◆ Try it ◆
Carry over every entry exactly as written, though not the pictures it contains.

[Records supplied Boundary: Start]

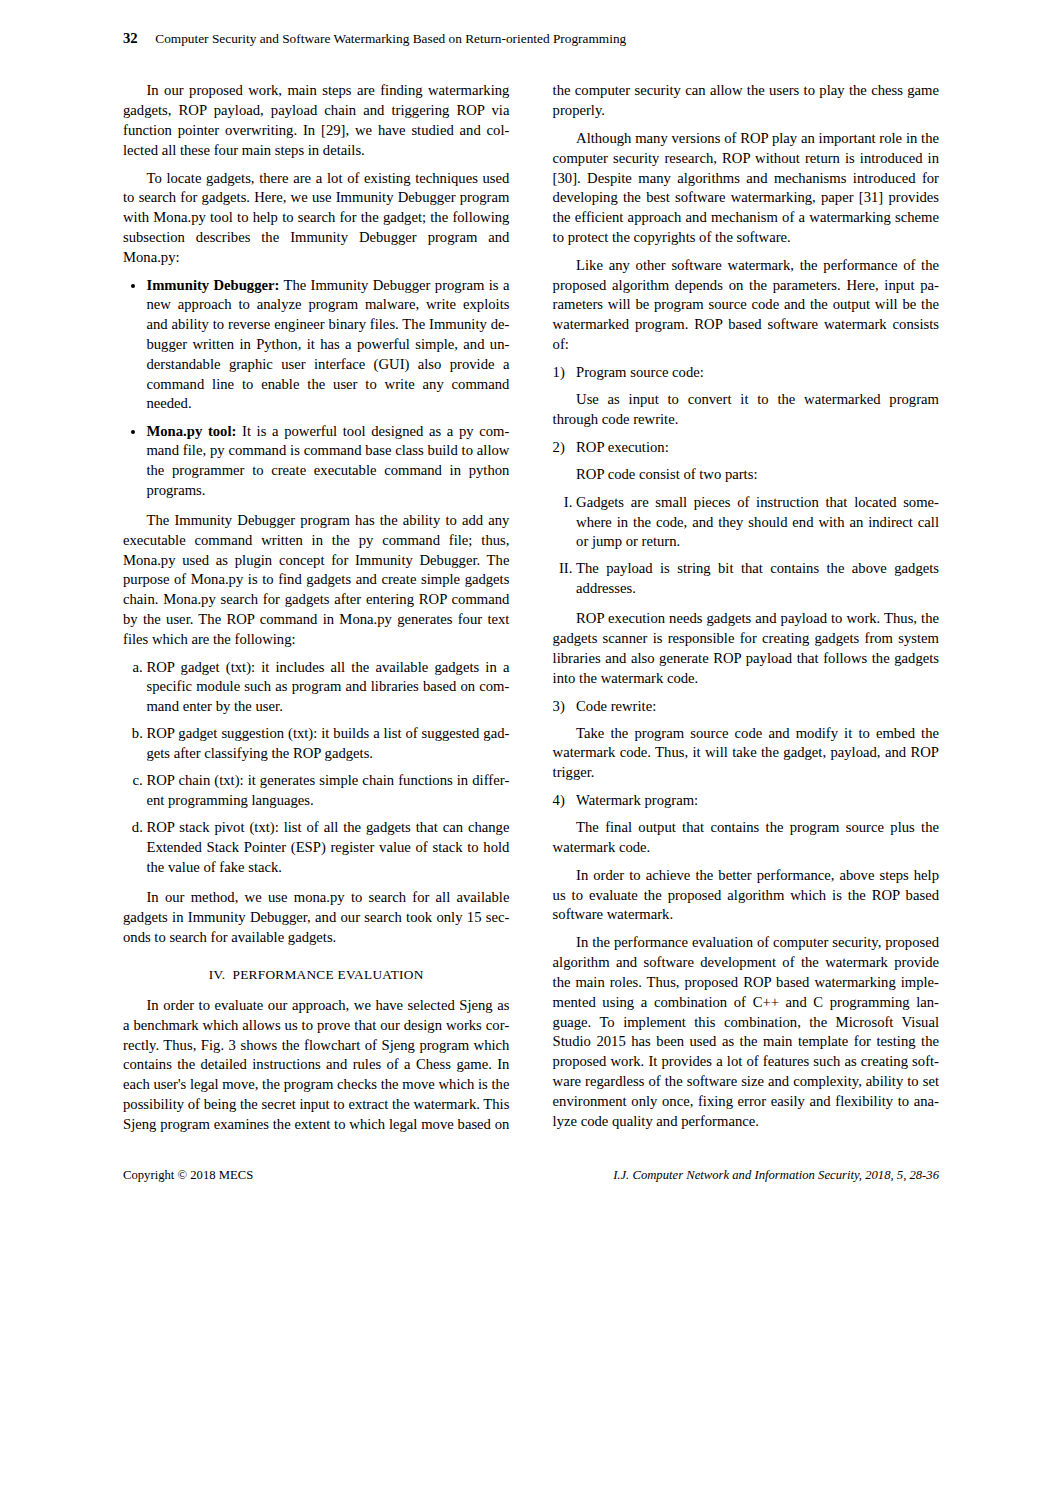32 Computer Security and Software Watermarking Based on Return-oriented Programming
In our proposed work, main steps are finding watermarking gadgets, ROP payload, payload chain and triggering ROP via function pointer overwriting. In [29], we have studied and collected all these four main steps in details.
To locate gadgets, there are a lot of existing techniques used to search for gadgets. Here, we use Immunity Debugger program with Mona.py tool to help to search for the gadget; the following subsection describes the Immunity Debugger program and Mona.py:
Immunity Debugger: The Immunity Debugger program is a new approach to analyze program malware, write exploits and ability to reverse engineer binary files. The Immunity debugger written in Python, it has a powerful simple, and understandable graphic user interface (GUI) also provide a command line to enable the user to write any command needed.
Mona.py tool: It is a powerful tool designed as a py command file, py command is command base class build to allow the programmer to create executable command in python programs.
The Immunity Debugger program has the ability to add any executable command written in the py command file; thus, Mona.py used as plugin concept for Immunity Debugger. The purpose of Mona.py is to find gadgets and create simple gadgets chain. Mona.py search for gadgets after entering ROP command by the user. The ROP command in Mona.py generates four text files which are the following:
ROP gadget (txt): it includes all the available gadgets in a specific module such as program and libraries based on command enter by the user.
ROP gadget suggestion (txt): it builds a list of suggested gadgets after classifying the ROP gadgets.
ROP chain (txt): it generates simple chain functions in different programming languages.
ROP stack pivot (txt): list of all the gadgets that can change Extended Stack Pointer (ESP) register value of stack to hold the value of fake stack.
In our method, we use mona.py to search for all available gadgets in Immunity Debugger, and our search took only 15 seconds to search for available gadgets.
IV. Performance Evaluation
In order to evaluate our approach, we have selected Sjeng as a benchmark which allows us to prove that our design works correctly. Thus, Fig. 3 shows the flowchart of Sjeng program which contains the detailed instructions and rules of a Chess game. In each user's legal move, the program checks the move which is the possibility of being the secret input to extract the watermark. This Sjeng program examines the extent to which legal move based on the computer security can allow the users to play the chess game properly.
Although many versions of ROP play an important role in the computer security research, ROP without return is introduced in [30]. Despite many algorithms and mechanisms introduced for developing the best software watermarking, paper [31] provides the efficient approach and mechanism of a watermarking scheme to protect the copyrights of the software.
Like any other software watermark, the performance of the proposed algorithm depends on the parameters. Here, input parameters will be program source code and the output will be the watermarked program. ROP based software watermark consists of:
1) Program source code:
Use as input to convert it to the watermarked program through code rewrite.
2) ROP execution:
ROP code consist of two parts:
Gadgets are small pieces of instruction that located somewhere in the code, and they should end with an indirect call or jump or return.
The payload is string bit that contains the above gadgets addresses.
ROP execution needs gadgets and payload to work. Thus, the gadgets scanner is responsible for creating gadgets from system libraries and also generate ROP payload that follows the gadgets into the watermark code.
3) Code rewrite:
Take the program source code and modify it to embed the watermark code. Thus, it will take the gadget, payload, and ROP trigger.
4) Watermark program:
The final output that contains the program source plus the watermark code.
In order to achieve the better performance, above steps help us to evaluate the proposed algorithm which is the ROP based software watermark.
In the performance evaluation of computer security, proposed algorithm and software development of the watermark provide the main roles. Thus, proposed ROP based watermarking implemented using a combination of C++ and C programming language. To implement this combination, the Microsoft Visual Studio 2015 has been used as the main template for testing the proposed work. It provides a lot of features such as creating software regardless of the software size and complexity, ability to set environment only once, fixing error easily and flexibility to analyze code quality and performance.
Copyright © 2018 MECS I.J. Computer Network and Information Security, 2018, 5, 28-36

[Records supplied Boundary: End]

◆ Answer to this problem ◆
32 Computer Security and Software Watermarking Based on Return-oriented Programming
In our proposed work, main steps are finding watermarking gadgets, ROP payload, payload chain and triggering ROP via function pointer overwriting. In [29], we have studied and collected all these four main steps in details.
To locate gadgets, there are a lot of existing techniques used to search for gadgets. Here, we use Immunity Debugger program with Mona.py tool to help to search for the gadget; the following subsection describes the Immunity Debugger program and Mona.py:
Immunity Debugger: The Immunity Debugger program is a new approach to analyze program malware, write exploits and ability to reverse engineer binary files. The Immunity debugger written in Python, it has a powerful simple, and understandable graphic user interface (GUI) also provide a command line to enable the user to write any command needed.
Mona.py tool: It is a powerful tool designed as a py command file, py command is command base class build to allow the programmer to create executable command in python programs.
The Immunity Debugger program has the ability to add any executable command written in the py command file; thus, Mona.py used as plugin concept for Immunity Debugger. The purpose of Mona.py is to find gadgets and create simple gadgets chain. Mona.py search for gadgets after entering ROP command by the user. The ROP command in Mona.py generates four text files which are the following:
ROP gadget (txt): it includes all the available gadgets in a specific module such as program and libraries based on command enter by the user.
ROP gadget suggestion (txt): it builds a list of suggested gadgets after classifying the ROP gadgets.
ROP chain (txt): it generates simple chain functions in different programming languages.
ROP stack pivot (txt): list of all the gadgets that can change Extended Stack Pointer (ESP) register value of stack to hold the value of fake stack.
In our method, we use mona.py to search for all available gadgets in Immunity Debugger, and our search took only 15 seconds to search for available gadgets.
IV. Performance Evaluation
In order to evaluate our approach, we have selected Sjeng as a benchmark which allows us to prove that our design works correctly. Thus, Fig. 3 shows the flowchart of Sjeng program which contains the detailed instructions and rules of a Chess game. In each user's legal move, the program checks the move which is the possibility of being the secret input to extract the watermark. This Sjeng program examines the extent to which legal move based on the computer security can allow the users to play the chess game properly.
Although many versions of ROP play an important role in the computer security research, ROP without return is introduced in [30]. Despite many algorithms and mechanisms introduced for developing the best software watermarking, paper [31] provides the efficient approach and mechanism of a watermarking scheme to protect the copyrights of the software.
Like any other software watermark, the performance of the proposed algorithm depends on the parameters. Here, input parameters will be program source code and the output will be the watermarked program. ROP based software watermark consists of:
1) Program source code:
Use as input to convert it to the watermarked program through code rewrite.
2) ROP execution:
ROP code consist of two parts:
Gadgets are small pieces of instruction that located somewhere in the code, and they should end with an indirect call or jump or return.
The payload is string bit that contains the above gadgets addresses.
ROP execution needs gadgets and payload to work. Thus, the gadgets scanner is responsible for creating gadgets from system libraries and also generate ROP payload that follows the gadgets into the watermark code.
3) Code rewrite:
Take the program source code and modify it to embed the watermark code. Thus, it will take the gadget, payload, and ROP trigger.
4) Watermark program:
The final output that contains the program source plus the watermark code.
In order to achieve the better performance, above steps help us to evaluate the proposed algorithm which is the ROP based software watermark.
In the performance evaluation of computer security, proposed algorithm and software development of the watermark provide the main roles. Thus, proposed ROP based watermarking implemented using a combination of C++ and C programming language. To implement this combination, the Microsoft Visual Studio 2015 has been used as the main template for testing the proposed work. It provides a lot of features such as creating software regardless of the software size and complexity, ability to set environment only once, fixing error easily and flexibility to analyze code quality and performance.
Copyright © 2018 MECS I.J. Computer Network and Information Security, 2018, 5, 28-36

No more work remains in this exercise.